PCE inflation as expected, and financial markets like it.
The PCE (personal consumption expenditures) price index for July rose by 0.2 percent, a tad faster than the prior month, but equal to market expectations. The 12-month trend rate was up by 2.5 percent, the same as in June and also equal to market expectation.
The core PCE price index (removing the volatile food and energy components) increased by 0.2 percent for June as well – again, equal to market expectations. The trend rate ticked down to 2.5 percent, a bit better than expected, but only because of rounding.
Later today, we will get median and trimmed-mean PCE inflation measures, and we consider those better measures of underlying inflation.
We have noted that there are three key bits of data between now and the September FOMC meeting, and this was the first. While today’s inflation news remains positive, next week’s employment report will likely be a more important determinant of near-term Fed policy actions given Chair Powell’s recent comments that the Fed is moving from a concentration on inflation to a more balanced view of inflation and the job market (as inflation moves closer to goal and the unemployment rate edges upward). The third key data point will be the August CPI which will be released in mid-September.

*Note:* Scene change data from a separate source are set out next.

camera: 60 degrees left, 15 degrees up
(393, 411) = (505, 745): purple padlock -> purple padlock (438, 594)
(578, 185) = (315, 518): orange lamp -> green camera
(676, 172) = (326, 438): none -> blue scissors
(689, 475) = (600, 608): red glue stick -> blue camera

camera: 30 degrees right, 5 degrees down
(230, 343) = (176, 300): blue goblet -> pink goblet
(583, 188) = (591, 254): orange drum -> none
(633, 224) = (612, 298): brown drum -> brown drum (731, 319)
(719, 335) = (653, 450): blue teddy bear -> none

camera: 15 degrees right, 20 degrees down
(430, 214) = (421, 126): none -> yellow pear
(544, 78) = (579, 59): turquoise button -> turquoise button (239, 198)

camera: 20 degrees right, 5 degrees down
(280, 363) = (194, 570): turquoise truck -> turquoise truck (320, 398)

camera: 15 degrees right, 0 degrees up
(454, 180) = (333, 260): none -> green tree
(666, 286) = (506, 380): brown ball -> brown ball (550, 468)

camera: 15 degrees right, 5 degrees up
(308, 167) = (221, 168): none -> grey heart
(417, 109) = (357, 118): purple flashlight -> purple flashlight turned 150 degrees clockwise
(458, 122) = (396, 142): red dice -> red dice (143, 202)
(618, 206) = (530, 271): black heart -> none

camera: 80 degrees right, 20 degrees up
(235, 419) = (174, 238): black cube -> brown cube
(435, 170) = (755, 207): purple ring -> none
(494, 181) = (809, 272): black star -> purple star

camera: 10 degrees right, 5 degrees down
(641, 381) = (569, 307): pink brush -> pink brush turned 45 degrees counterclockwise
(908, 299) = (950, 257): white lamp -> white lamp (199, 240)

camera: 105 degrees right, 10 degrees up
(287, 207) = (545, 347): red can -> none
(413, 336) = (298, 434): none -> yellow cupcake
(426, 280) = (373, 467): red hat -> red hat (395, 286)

The report also noted that PCE rose by 0.5 percent for the month, and by 0.4 percent in inflation-adjusted terms. This broad measure of consumer spending does not suggest that consumer spending is slowing significantly. With consumer spending roughly two-thirds of all spending in the economy, it would be difficult for overall GDP growth to slow dangerously with this pace of consumer activity. As a result of solid consumer spending combined with broad inflation that is slowly trending lower (but is still modestly above the Fed’s 2.0 percent goal), there is little cause for the Fed to move sharply at the September FOMC meeting – and we continue to expect that Fed to ease by 25 bps at that meeting. The key questions now are will the Fed continue to ease later this year (November and December FOMC meetings) and by how much? Our projections remain for the Fed to cut the federal funds rate at each of the remaining 2024 meetings by 25 basis points. But as Chair Powell noted in his Jackson Hole speech, future data on the economy and inflation will determine those moves.
The economy remains in a “softish” landing, and the Fed is likely pleased with this outcome. Financial markets certainly are pleased, with broad equity indexes continuing to move higher.